Z całą pewnością jest to coś na kształt nokautu opozycji, zwłaszcza Platformy, która domagała się rozszerzenie 500+ na pierwsze dziecko. PO ma problem, gdyż z jednej strony mówi, że właściwie jest to program słuszny a z drugiej strony, że jest populistyczny i budżetu na to nie stać. Widać było to po sprzecznych opiniach polityków Platformy, w których jeden mówił, że PiS ukradł im ich pomysł, a drugi polityk stojący obok powiedział, że jest to pomysł populistyczny i właściwie nie da się go sfinansować z budżetu. Na poziomie retoryki politycznej Platforma została znokautowana, ale jak wiemy bokser znokautowany jest liczony i czasem się podnosi - teraz trwa liczenie, a wynik zobaczymy przy wyborach do Parlamentu Europejskiego. Może się okazać, że to nie wystarczy i że ogromne obietnice socjalne PiSu nie zmobilizują ich wyborców (zwłaszcza tych najstarszych) i okaże się że znowu w wyborach do Parlamentu Europejskiego będziemy mieli dwudziesto-kilku procentową frekwencję.  

I co w związku z tym?

Jeśli frekwencja będzie znowu poniżej 30%, to będzie oznaczało, że do wyborów pójdą głównie wielkomiejscy wyborcy, lepiej wykształceni, zamożniejsi dla których obietnice PiSu nie są istotne, a istotna jest ich niechęć do PiSu związana z jego polityką zagraniczną i wewnętrzną. Tutaj naprzeciwko PiSu stoi Koalicja Europejska (tak szerokiego obozu zawierającego w sobie lewicę, postkomunistów i ludowców jeszcze nie było). Nagle może się okazać, że ich wynik będzie bardzo dobry, zwłaszcza przy niskiej frekwencji. Stąd nie przesądzałbym sprawy i nie mówiłbym, że Koalicja Europejska się nie podniesie – choć w chwili obecnej postawiono zwłaszcza Platformę Obywatelską w trudnym położeniu. 

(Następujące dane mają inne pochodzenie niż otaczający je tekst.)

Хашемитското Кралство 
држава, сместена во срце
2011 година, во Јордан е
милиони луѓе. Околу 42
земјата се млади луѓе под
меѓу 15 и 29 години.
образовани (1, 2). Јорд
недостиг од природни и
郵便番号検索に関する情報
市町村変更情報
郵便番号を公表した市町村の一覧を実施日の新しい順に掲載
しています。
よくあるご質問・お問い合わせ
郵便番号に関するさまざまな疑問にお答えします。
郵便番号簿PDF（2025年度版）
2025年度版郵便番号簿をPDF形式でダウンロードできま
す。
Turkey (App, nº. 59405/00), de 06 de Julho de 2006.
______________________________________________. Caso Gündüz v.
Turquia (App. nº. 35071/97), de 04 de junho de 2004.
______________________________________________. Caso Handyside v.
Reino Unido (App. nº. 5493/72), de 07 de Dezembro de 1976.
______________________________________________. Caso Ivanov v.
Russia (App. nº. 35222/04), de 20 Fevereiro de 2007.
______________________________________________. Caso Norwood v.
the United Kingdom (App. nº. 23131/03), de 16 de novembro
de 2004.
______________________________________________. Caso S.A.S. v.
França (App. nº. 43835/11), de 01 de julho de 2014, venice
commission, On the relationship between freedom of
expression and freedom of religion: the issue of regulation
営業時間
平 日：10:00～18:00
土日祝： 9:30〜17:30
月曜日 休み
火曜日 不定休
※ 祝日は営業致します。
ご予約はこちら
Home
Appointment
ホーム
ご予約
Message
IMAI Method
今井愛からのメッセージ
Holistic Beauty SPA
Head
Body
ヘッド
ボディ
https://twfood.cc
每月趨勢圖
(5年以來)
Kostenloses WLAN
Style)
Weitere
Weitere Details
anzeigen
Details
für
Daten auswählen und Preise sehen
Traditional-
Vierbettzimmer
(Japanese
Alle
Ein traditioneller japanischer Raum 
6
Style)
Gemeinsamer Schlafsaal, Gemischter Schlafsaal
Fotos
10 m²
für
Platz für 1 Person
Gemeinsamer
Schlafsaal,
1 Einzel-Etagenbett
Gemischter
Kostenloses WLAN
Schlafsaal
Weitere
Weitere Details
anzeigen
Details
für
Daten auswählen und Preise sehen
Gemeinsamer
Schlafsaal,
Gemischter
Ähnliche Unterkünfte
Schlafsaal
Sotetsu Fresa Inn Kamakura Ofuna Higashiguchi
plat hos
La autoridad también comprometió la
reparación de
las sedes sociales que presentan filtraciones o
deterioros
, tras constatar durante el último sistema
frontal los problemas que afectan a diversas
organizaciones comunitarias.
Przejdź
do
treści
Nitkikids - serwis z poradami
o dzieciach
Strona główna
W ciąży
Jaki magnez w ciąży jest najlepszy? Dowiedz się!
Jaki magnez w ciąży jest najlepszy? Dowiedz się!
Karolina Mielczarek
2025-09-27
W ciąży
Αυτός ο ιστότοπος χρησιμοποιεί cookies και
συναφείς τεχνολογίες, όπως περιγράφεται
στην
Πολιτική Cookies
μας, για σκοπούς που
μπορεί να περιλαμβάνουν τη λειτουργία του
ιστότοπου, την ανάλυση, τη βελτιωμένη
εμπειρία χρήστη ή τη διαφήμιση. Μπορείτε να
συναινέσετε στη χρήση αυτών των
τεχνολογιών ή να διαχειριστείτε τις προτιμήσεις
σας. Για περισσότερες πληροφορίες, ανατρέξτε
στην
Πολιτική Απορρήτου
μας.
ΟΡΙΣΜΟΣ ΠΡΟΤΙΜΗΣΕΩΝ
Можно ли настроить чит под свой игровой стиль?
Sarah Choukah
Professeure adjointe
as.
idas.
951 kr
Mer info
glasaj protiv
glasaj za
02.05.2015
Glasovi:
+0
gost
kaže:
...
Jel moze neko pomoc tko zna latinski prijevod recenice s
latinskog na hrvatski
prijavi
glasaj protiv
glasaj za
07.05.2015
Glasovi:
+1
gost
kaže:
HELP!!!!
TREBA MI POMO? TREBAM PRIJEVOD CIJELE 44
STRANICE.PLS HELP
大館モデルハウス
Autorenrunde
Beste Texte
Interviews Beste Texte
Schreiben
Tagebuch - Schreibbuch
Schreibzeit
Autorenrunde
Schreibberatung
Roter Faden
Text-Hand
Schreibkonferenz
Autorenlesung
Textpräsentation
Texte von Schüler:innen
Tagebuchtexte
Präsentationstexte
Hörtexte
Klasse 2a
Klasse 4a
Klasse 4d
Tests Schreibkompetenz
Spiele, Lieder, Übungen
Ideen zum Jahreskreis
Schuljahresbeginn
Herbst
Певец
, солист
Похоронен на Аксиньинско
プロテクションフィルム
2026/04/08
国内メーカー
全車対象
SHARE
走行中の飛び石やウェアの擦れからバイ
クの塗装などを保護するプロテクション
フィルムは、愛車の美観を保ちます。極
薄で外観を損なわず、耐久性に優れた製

Do wyborów jeszcze trzy miesiące, jeszcze dużo może się wydarzyć, jakby kolejnych rzeczy, które mogą się wydarzyć w polskiej polityce, które mogą rzutować na zachowania wyborcze. 

Tak jak pan wspomina Sławomir Neumann zapowiedział, że  Klub PO-KO  poprze projekty PiS, jeśli zostaną złożone w  Sejmie.   opozycja komentując na  gorąco sobotnią konwencję mówiła o  „politycznej korupcji” i  „tanim populizmie”, jednocześnie dodając, że  są  to  ich pomysły, które im  skradziono! Czy to nie strzał w  oba  kolana? Czy PO poprze Pana zdaniem czy nie projekt PiS i skąd te sprzeczności w wypowiedziach polityko Platformy? 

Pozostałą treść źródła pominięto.